Ismail, then aged just 18, also had more than £300 in cash on him, including £209 in a man bag.
It was said that he got involved in dealing drugs through a mixture of naivety and peer pressure.
At the time, he had been hanging around with a ‘bad crowd’ and fell under their spell.
He delivered a package for one of those friends, who handed him £2,000. Naively, he assumed it was payment for delivering the parcel. He later discovered to his cost that it was not and found himself ‘on the hook’ to the dealer.
On Thursday (March 9), prosecutor Richard Mandel told Oxford Crown Court the defendant was at large for a number of years since his arrest. He was said to have been living in Dubai for some time.
He was arrested in Leicester last December, when police officers pulled him over on suspicion of taking the car he was driving. The vehicle in fact belonged to his aunt and the police took no further action.
The second man with whom he was arrested in Oxford five years ago had absconded and not faced justice, Mr Mandel said.

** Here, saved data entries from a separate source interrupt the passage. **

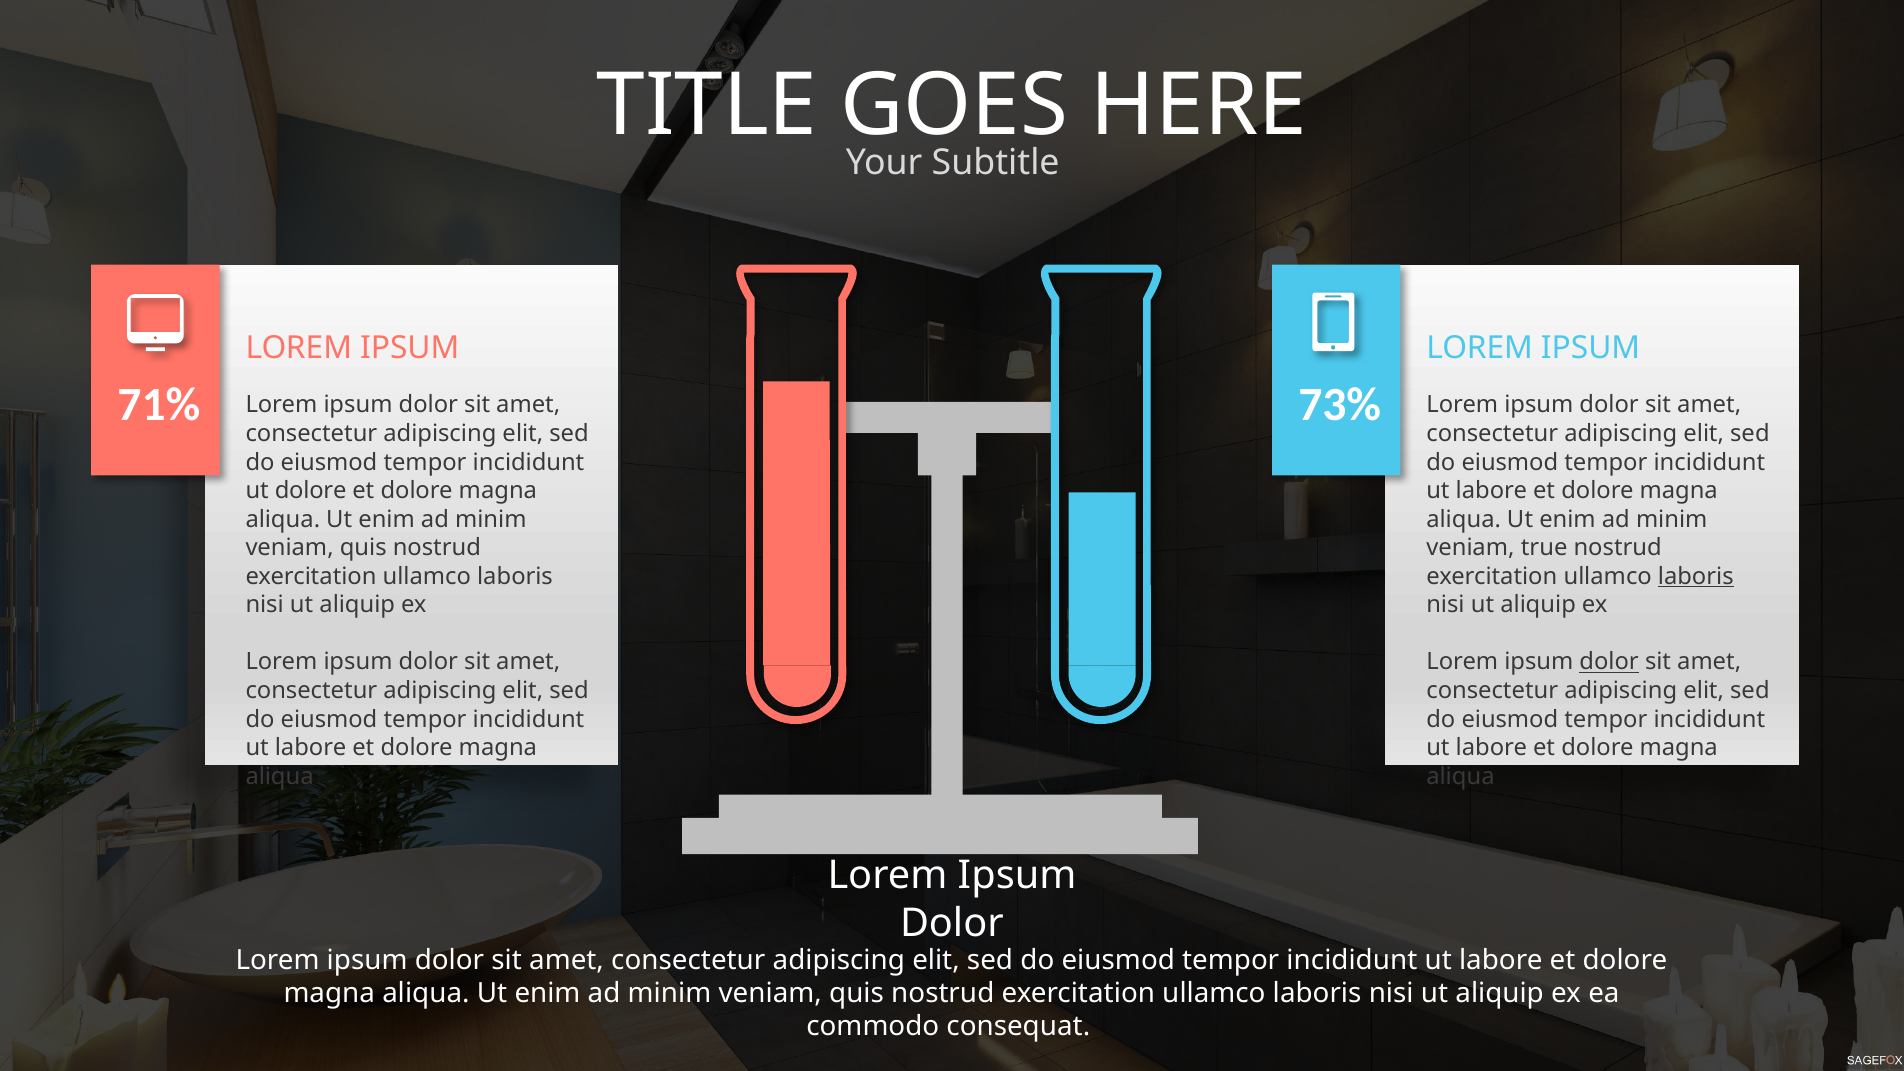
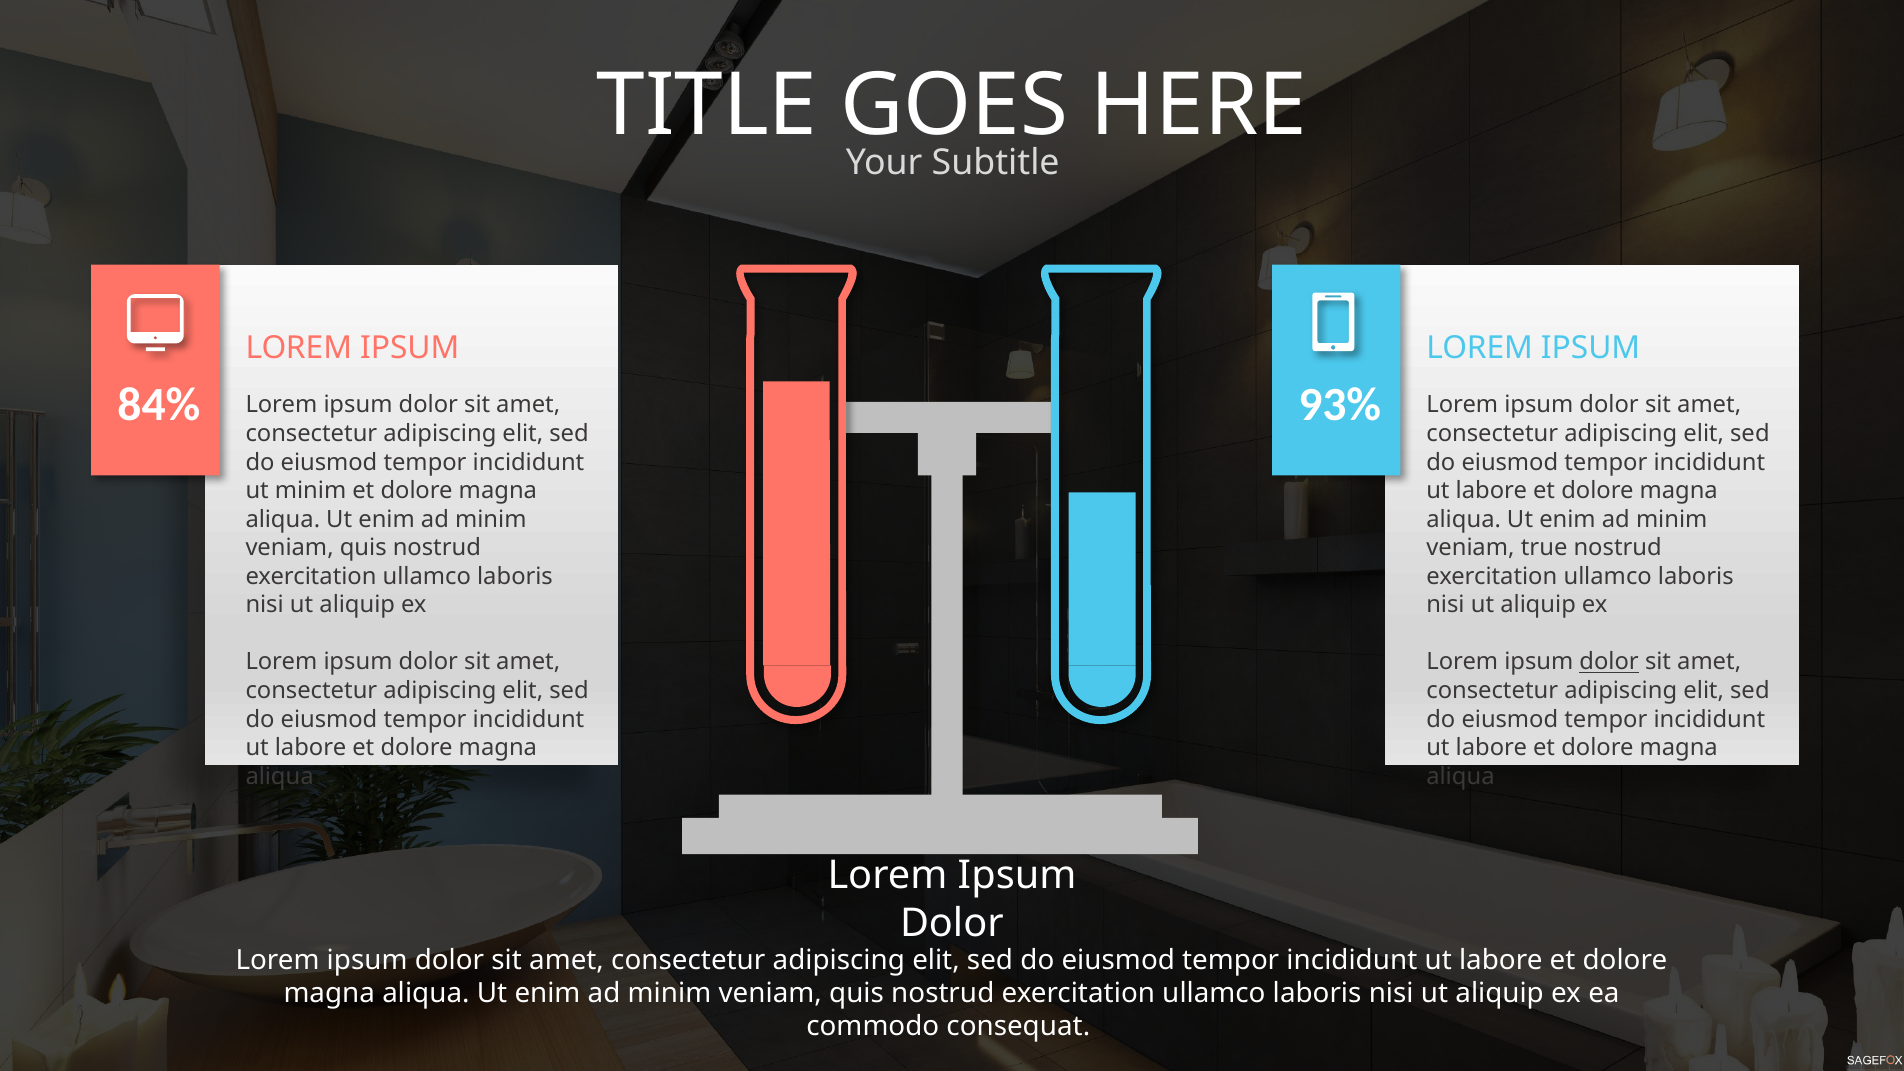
71%: 71% -> 84%
73%: 73% -> 93%
ut dolore: dolore -> minim
laboris at (1696, 576) underline: present -> none
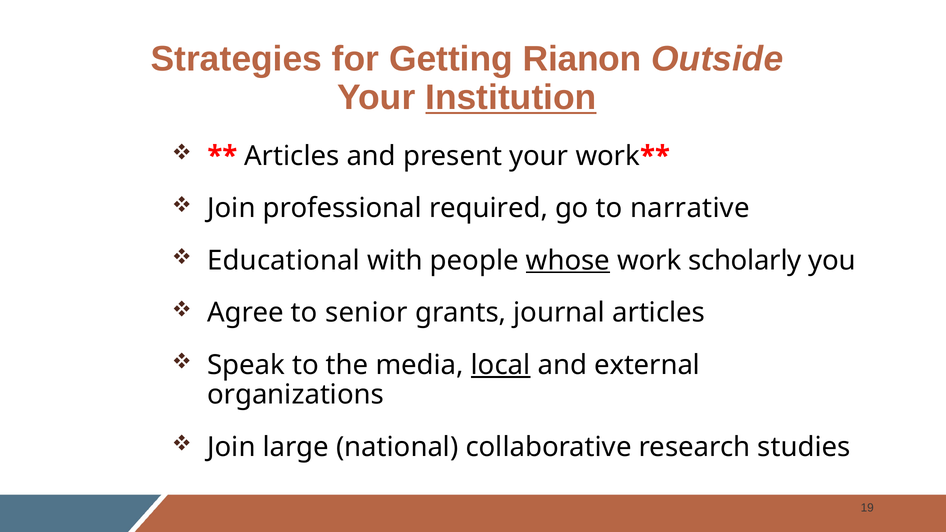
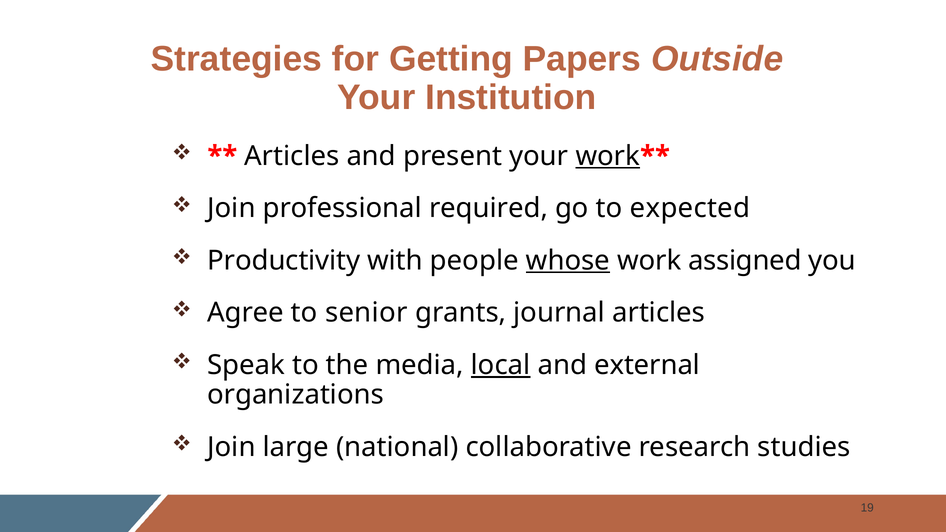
Rianon: Rianon -> Papers
Institution underline: present -> none
work at (608, 156) underline: none -> present
narrative: narrative -> expected
Educational: Educational -> Productivity
scholarly: scholarly -> assigned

The court heard that Ismail was currently studying for a law degree with the Open University, living with his aunt in Leicester and making deliveries as a cycle courier with Uber.
His brief, Nathan Palmer, asked the judge to spare the young man a prison sentence. A jail term would have ‘implications’ for his future career prospects.
“He’s bright, he’s honest and he’s been upfront about his naivety at the time,” the lawyer said. He had not been in trouble with the law since his arrest in 2018.
Recorder Presland noted that it was an old offence, ‘almost five years old – two World Cups ago’, and Ismail would have been sentenced under guidelines that applied to young offenders.
But she added: “You do need to be punished. Class A [drugs] are a blight on society full stop. They lead to deaths not only [from] the drug but because of the nature of the gangs that deal them on the black market. Many young men lose their lives through gang warfare.”
She imposed a two year community order with 250 hours of unpaid work, a six month curfew and up to 11 rehabilitation activity requirement days.
Asked by Mr Mandel whether she would order Ismail pay costs to the Crown Prosecution Service, Recorder Presland shook her head. “He’s not working as a banker.”